Past performance may be no guarantee of future results but it gives you an idea of how a fund performs in good times and bad.

In terms of holdings, I'd like some assurance that my money won't be too heavily invested in any one company when I look at my portfolio as a whole.

According to Small, a company would likely hire an investment firm to run a particular type of fund (e.g., small cap blend) in which they have a good track record. The holdings in that fund are likely to replicate about 90 percent of the holdings in a comparable retail fund run by the same investment firm.

So you might use information on that publicly traded version as a proxy, until your fund starts reporting performance and holdings.

Transparency: You can't look up information about non-public funds at fund trackers like Morningstar or in the press. So you are reliant on your employer and its investment service providers to give you the information you seek. Typically, performance is reported quarterly, Small said, even though fund shares are priced daily.

What should you do?
Before hiring outside investment managers, your employer has the responsibility to ensure they'd act in the best interest of plan participants, said Rick Applegate, a 401(k) adviser and certified financial planner. And your employer needs to continue monitoring the investment managers' performance once they are hired.

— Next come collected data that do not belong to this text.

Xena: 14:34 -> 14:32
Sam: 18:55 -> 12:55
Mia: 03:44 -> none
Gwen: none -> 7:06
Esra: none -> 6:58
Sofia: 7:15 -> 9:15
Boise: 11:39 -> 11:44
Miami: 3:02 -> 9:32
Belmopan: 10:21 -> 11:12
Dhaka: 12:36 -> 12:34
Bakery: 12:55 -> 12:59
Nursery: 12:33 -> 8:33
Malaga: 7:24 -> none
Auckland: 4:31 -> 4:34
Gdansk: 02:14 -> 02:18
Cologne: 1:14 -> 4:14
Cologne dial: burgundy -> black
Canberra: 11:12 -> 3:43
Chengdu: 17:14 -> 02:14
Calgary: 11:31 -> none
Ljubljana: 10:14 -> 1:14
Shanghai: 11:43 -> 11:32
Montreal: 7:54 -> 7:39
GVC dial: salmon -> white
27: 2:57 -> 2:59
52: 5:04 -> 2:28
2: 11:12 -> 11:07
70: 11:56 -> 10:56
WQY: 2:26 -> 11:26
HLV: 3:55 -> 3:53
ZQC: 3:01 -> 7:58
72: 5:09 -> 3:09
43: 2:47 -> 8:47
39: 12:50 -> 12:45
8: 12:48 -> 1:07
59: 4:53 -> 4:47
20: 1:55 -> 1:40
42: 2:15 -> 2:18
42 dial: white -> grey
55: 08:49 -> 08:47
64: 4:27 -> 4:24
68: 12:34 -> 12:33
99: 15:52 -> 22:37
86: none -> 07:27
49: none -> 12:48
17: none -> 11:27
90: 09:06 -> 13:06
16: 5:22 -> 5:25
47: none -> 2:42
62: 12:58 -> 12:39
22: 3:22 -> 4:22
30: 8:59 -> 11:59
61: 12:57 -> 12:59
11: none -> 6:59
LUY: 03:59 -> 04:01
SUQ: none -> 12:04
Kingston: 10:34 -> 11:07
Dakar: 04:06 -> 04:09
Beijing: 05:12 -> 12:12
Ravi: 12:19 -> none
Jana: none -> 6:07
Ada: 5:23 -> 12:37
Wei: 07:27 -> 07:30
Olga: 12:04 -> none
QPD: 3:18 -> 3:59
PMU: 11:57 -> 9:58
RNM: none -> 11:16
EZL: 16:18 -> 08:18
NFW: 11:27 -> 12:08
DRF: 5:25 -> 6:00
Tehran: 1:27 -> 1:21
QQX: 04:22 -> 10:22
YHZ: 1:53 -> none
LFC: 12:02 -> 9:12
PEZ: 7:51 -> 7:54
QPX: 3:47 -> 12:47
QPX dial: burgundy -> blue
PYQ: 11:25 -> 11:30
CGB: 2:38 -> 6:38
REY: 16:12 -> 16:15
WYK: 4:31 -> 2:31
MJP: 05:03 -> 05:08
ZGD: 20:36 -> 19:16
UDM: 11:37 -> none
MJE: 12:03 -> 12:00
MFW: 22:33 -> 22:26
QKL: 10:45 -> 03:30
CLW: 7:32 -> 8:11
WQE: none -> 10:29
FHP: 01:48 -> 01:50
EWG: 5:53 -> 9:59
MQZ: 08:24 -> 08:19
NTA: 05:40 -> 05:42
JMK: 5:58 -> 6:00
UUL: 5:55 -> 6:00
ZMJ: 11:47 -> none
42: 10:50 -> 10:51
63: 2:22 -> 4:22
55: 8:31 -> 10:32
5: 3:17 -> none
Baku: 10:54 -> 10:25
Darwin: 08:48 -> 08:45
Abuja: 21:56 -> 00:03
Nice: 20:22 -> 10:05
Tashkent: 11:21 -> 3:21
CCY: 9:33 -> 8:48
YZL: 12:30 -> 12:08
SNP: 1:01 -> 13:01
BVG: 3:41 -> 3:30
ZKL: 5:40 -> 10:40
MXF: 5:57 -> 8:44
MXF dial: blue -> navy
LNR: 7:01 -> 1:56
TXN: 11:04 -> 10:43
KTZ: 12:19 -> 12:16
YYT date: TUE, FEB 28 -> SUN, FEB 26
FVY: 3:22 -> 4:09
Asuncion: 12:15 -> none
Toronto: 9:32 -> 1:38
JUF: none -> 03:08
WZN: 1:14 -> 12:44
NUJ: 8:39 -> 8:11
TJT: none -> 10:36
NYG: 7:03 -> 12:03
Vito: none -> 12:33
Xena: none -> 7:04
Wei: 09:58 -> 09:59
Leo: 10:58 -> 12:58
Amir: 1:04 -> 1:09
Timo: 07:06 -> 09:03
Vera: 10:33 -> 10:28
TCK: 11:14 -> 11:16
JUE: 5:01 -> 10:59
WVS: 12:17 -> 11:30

Despite my grousing, I'm somewhat confident Time Warner has done a reasonable job picking decent investment managers who can provide reasonable returns.

"You should spend no time whatsoever wondering if those funds are good for you, once you're confident your employer has done the proper due diligence," said Wayne Bogosian, president of the Personal Financial Education Group.

I'm influenced, too, by studies suggesting that over the long term it's less important what individual funds you invest in (save the true dogs) than that you maintain a diversified, low-cost portfolio and invest money steadily over the years.

But some of my colleagues are having none of it. They like the old plan and they don't want to give up the funds they were invested in. So they've decided to open self-directed brokerage accounts through the plan. Those accounts let them invest in a wide array of publicly traded mutual funds.

There's an account maintenance fee and the expense ratios of the funds they invest in are likely to be higher than those in the plan.

There are two reasons to opt for a brokerage account, Small said.


  • If you want exposure to investment strategies not available within your plan; or



  • If you think you can get better returns and/or less risk from funds with similar strategies to those in the plan. But the rewards have to be high enough to more than offset your additional costs to use the account.


Whether you choose to invest inside your plan or out, you first should figure out how much you can contribute and what target rate of return you'll need to achieve your long-term goals based on your contributions, Bogosian and Applegate said.

Then create a portfolio that gives you a good chance of achieving that, but which also suits your risk tolerance and time horizon.

In my case, I'm first going to dig through the marketing materials again to see if I can intuit what the heck it is I'm really getting myself into.